[Compito operativo A] In base al testo sulle deposizioni dei poliziotti, spiega perché l'Avvocatura dello Stato si interessa costantemente del ruolo dei Mossos.
[Compito operativo B] Trascrivi fedelmente dal testo sulle deposizioni dei poliziotti il passo che comincia con "Si scopre che" e prosegue fino a "le tre polizie.".

[Testo di partenza]
-------

Sul banco dei testimoni passano una decina di appartenenti della Guardia Civil che, avendo preso parte agli interventi dell’1 di ottobre nei seggi elettorali, lamentano aver riportato alcune lesioni fisiche. Ma è soprattutto il turno della Policía Nacional, che il giorno del referendum intervenne nei vari distretti di Barcellona o in alcuni dei seggi situati a Girona e Lleida, quelli in cui si registrò un alto numero di feriti tra i cittadini per effetto delle cariche della polizia. Famosi per questa brutalità sono diventati, tra gli altri, i seggi degli istituti scolastici Pau Claris, Mediterrània, Escola Pia, Jaume Balmes, Ramón Llull, Joan Boscà, Pau Romeva, Joan Fuster.
Il racconto degli oltre 30 poliziotti ascoltati dalla Corte è sempre abbastanza uniforme nel denunciare l’atteggiamento ostile e violento dei manifestanti per impedire l’attuazione del mandato giudiziario e nel segnalare l’assenza di collaborazione dei Mossos, quando non la aquiescenza con la popolazione mobilitata ai seggi. Si tratta per lo più di poliziotti che predisposero le relazioni sull’accaduto nei vari distretti della capitale catalana, appartenenti alla polizia giudiziaria con il mandato di requisire le urne e il materiale referendario (sostenuti in questo compito dalle unità di ordine pubblico) o con funzioni di intelligence, in vigilanza all’esterno dei seggi per controllare la situazione.
Si scopre che quel giorno le polizie fecero a gara nello spiarsi reciprocamente: poliziotti spagnoli in borghese che osservavano i movimenti di poliziotti catalani senza uniforme che osservavano le mosse di poliziotti spagnoli mimetizzati. Si conferma, inoltre, che la Policía Nacional si servì di infiltrati tra i manifestanti e che l’intervento nei seggi era stato pianificato indipendentemente da un dispositivo di cooperazione tra le tre polizie.
L’accusa popolare di Vox insiste nel chiedere se ci fossero dei leader ad organizzare la mobilitazione ai seggi elettorali, ma sempre di più appare chiaro che l’1 di ottobre fu un atto di disobbedienza popolare auto-organizzato, che neppure l’intervento del Governo catalano avrebbe più potuto fermare. L’Avvocatura dello Stato s’interessa invece costantemente del ruolo dei Mossos, per dare sostanza all’accusa di sedizione mentre la Procura generale propone spesso ai poliziotti domande in cui è implicita la risposta.
Gli addetti del corpo nazionale della polizia spagnola parlano di “resistenza di carattere sovversivo”, raccontano di insulti, di lancio di oggetti, di uso di ombrelli per attaccare (quel giorno a Barcellona pioveva). Descrivono la “massa” che impediva loro il passaggio, l’aggressione ai veicoli, l’abbattimento delle porte delle aule nelle scuole come inevitabile, la necessità di sparare a salve per farsi spazio. Individuano un nuovo concetto, quello della “barricata”, montata su con il mobilio scolastico per rallentare l’entrata delle forze dell’ordine. In generale affermano di non aver osservato, quel giorno, lesioni in danno dei cittadini convenuti.

-------

Materiale archiviato:
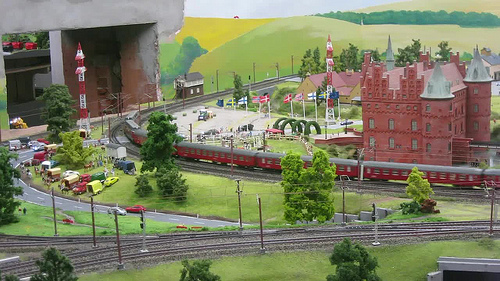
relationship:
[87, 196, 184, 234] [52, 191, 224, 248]
cars on road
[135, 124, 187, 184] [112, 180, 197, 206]
trees on hill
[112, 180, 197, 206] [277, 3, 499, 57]
hill in background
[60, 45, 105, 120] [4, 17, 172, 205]
tower on left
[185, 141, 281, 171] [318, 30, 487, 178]
train by bulidings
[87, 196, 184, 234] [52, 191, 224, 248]
cars by road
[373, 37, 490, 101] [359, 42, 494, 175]
towers of building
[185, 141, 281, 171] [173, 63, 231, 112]
train has booth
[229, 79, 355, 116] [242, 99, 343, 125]
flags on posts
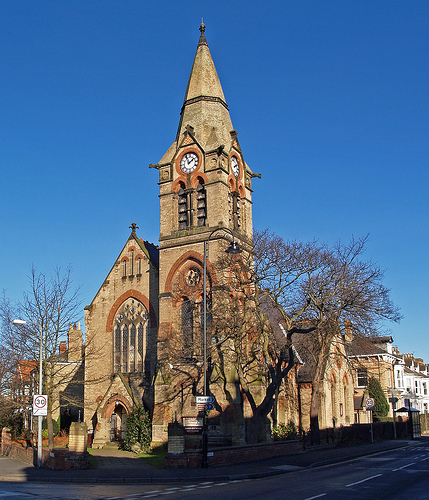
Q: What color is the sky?
A: Blue.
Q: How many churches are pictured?
A: One.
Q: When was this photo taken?
A: Day time.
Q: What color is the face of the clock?
A: White.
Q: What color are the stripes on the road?
A: White.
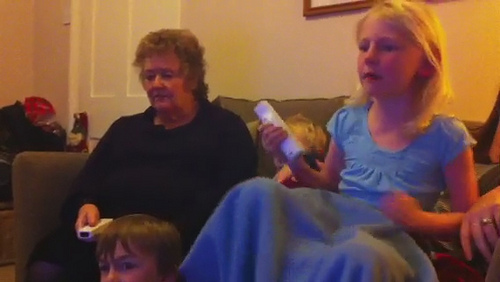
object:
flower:
[26, 94, 57, 123]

-------

[Risultato A] L'Avvocatura dello Stato si interessa costantemente del ruolo dei Mossos per dare sostanza all'accusa di sedizione.

[Risultato B]
Si scopre che quel giorno le polizie fecero a gara nello spiarsi reciprocamente: poliziotti spagnoli in borghese che osservavano i movimenti di poliziotti catalani senza uniforme che osservavano le mosse di poliziotti spagnoli mimetizzati. Si conferma, inoltre, che la Policía Nacional si servì di infiltrati tra i manifestanti e che l’intervento nei seggi era stato pianificato indipendentemente da un dispositivo di cooperazione tra le tre polizie.